8. Transaction timeout is shown how to be handled in the example and as discussed in a different thread, it should not need "padding"
9. The transport is responsible for providing an org.jboss.tm.XAResourceRecovery to detect orphan subordinate transactions, this is also illustrated in the example, this *must* be the last registered XAResourceRecovery. The transports implementation of this class must use a transport specific implementation to talk to any possible server that a transaction may have flowed to in order to discover potential orphan transactions. This is because the remote side may have a prepared a transaction and then crashed before the local side has prepared therefore we have no other options available to us. In the example I hard code all the remote server nodes before hand, an alternative is to build this list up incrementally at each node as the transport detects a new remote server is being communicated with.
10. The call to com.arjuna.ats.jta.common.jtaPropertyManager.getJTAEnvironmentBean().setXaResourceOrphanFilterClassNames() should add a filter for: "com.arjuna.ats.internal.jta.recovery.arjunacore.SubordinateJTAXAResourceOrphanFilter"

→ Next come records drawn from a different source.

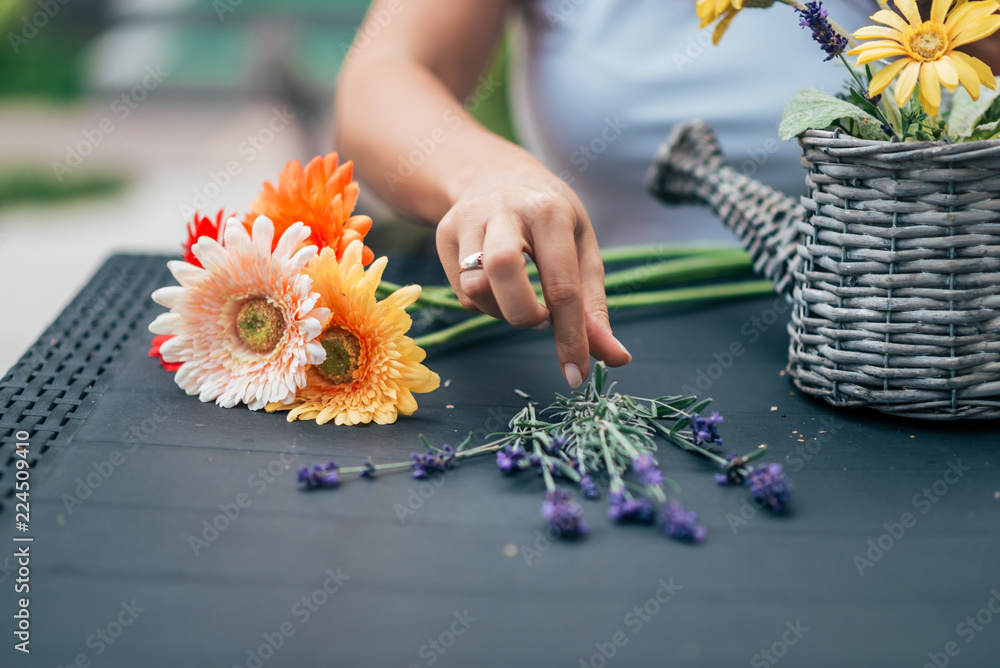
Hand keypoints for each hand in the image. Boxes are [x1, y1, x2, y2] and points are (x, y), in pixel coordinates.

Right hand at [436, 155, 631, 386]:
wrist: (495, 174)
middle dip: (523, 314)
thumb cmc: (550, 217)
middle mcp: (505, 210)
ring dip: (502, 312)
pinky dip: (484, 304)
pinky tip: (498, 289)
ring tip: (521, 299)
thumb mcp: (581, 250)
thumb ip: (595, 307)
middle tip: (541, 320)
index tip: (576, 373)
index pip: (561, 284)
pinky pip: (460, 292)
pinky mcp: (442, 234)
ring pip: (473, 289)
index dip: (571, 336)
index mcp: (550, 211)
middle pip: (502, 271)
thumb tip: (615, 358)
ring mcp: (467, 220)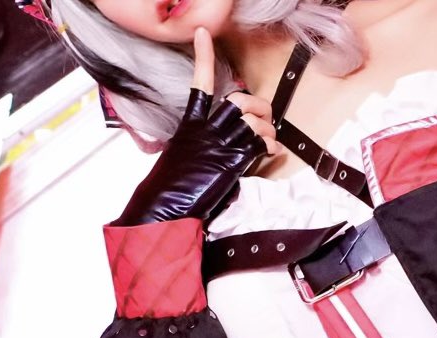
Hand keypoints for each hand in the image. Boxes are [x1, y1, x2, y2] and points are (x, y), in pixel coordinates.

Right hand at [113, 28, 278, 225]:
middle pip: (239, 101)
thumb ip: (201, 139)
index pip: (200, 84)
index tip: (203, 34)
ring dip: (267, 131)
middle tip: (263, 118)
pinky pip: (261, 144)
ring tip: (265, 142)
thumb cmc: (172, 185)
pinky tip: (267, 154)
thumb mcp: (182, 153)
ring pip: (253, 121)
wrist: (166, 205)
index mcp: (191, 124)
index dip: (204, 57)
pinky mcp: (233, 162)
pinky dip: (270, 147)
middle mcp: (206, 130)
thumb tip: (222, 137)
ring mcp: (220, 145)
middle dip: (259, 106)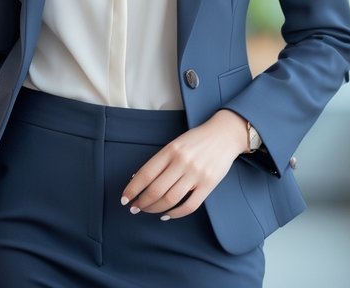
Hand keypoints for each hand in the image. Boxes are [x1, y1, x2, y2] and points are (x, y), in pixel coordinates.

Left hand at [119, 109, 248, 220]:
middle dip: (141, 202)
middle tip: (135, 207)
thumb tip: (137, 180)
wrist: (225, 134)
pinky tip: (167, 214)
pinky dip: (175, 214)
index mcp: (171, 150)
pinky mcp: (209, 184)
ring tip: (148, 210)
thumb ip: (160, 161)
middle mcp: (182, 162)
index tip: (124, 199)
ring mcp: (196, 174)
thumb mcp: (175, 144)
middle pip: (156, 190)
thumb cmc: (196, 140)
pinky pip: (190, 205)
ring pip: (170, 199)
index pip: (145, 174)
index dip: (132, 189)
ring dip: (155, 209)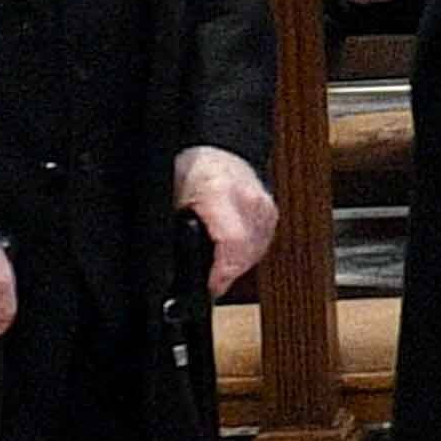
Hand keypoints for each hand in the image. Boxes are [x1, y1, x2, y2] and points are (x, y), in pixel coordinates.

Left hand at [175, 147, 277, 289]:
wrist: (213, 152)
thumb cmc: (188, 171)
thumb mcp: (169, 199)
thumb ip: (169, 233)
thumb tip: (169, 270)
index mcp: (221, 191)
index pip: (233, 243)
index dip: (220, 274)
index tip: (208, 288)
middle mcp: (249, 199)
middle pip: (246, 253)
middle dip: (225, 273)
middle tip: (207, 281)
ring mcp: (264, 207)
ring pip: (256, 253)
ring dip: (236, 265)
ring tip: (216, 266)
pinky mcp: (271, 214)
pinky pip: (261, 245)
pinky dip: (246, 254)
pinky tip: (230, 253)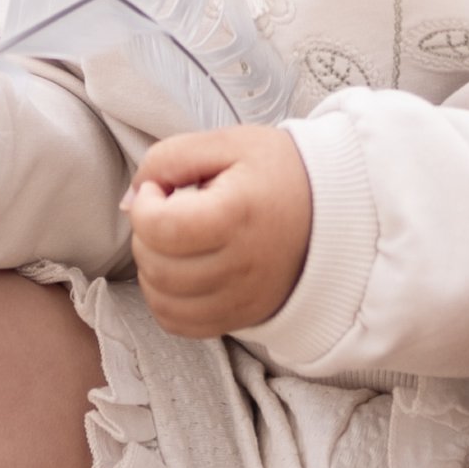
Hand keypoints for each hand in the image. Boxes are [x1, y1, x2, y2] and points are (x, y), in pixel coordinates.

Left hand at [125, 124, 312, 338]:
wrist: (338, 210)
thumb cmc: (281, 172)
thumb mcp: (229, 143)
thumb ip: (169, 158)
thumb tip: (130, 199)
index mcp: (237, 214)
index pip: (159, 227)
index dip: (146, 204)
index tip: (163, 189)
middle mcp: (242, 265)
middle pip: (157, 266)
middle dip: (146, 235)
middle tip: (169, 211)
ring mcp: (243, 299)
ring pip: (162, 300)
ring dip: (152, 268)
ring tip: (175, 241)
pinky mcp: (243, 317)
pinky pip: (180, 325)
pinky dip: (166, 300)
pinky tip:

When reading the example, one approach would be to look at: com.arjuna.jta.distributed.example.server.impl.ProxyXAResource as the local interceptor for an EJB (say) and consider its counterpart remote interceptor to be something along the lines of: com.arjuna.jta.distributed.example.server.impl.RemoteServerImpl. The rest of the code should fall into place when the responsibilities of these classes are understood, alongside the addtional work mentioned in actually bringing the server up in a mode that can recover a transports ProxyXAResource-esque class.
Any problems please do let us know, it sounds a lot more complicated that it is in reality! The key part is getting the proxy registered and recoverable which hopefully the transport demonstrates in a relatively straightforward manner - not the use of classloaders in the example is to allow multiple transaction managers to run in the same VM - this is for testing and is not a requirement of this feature and can be largely ignored.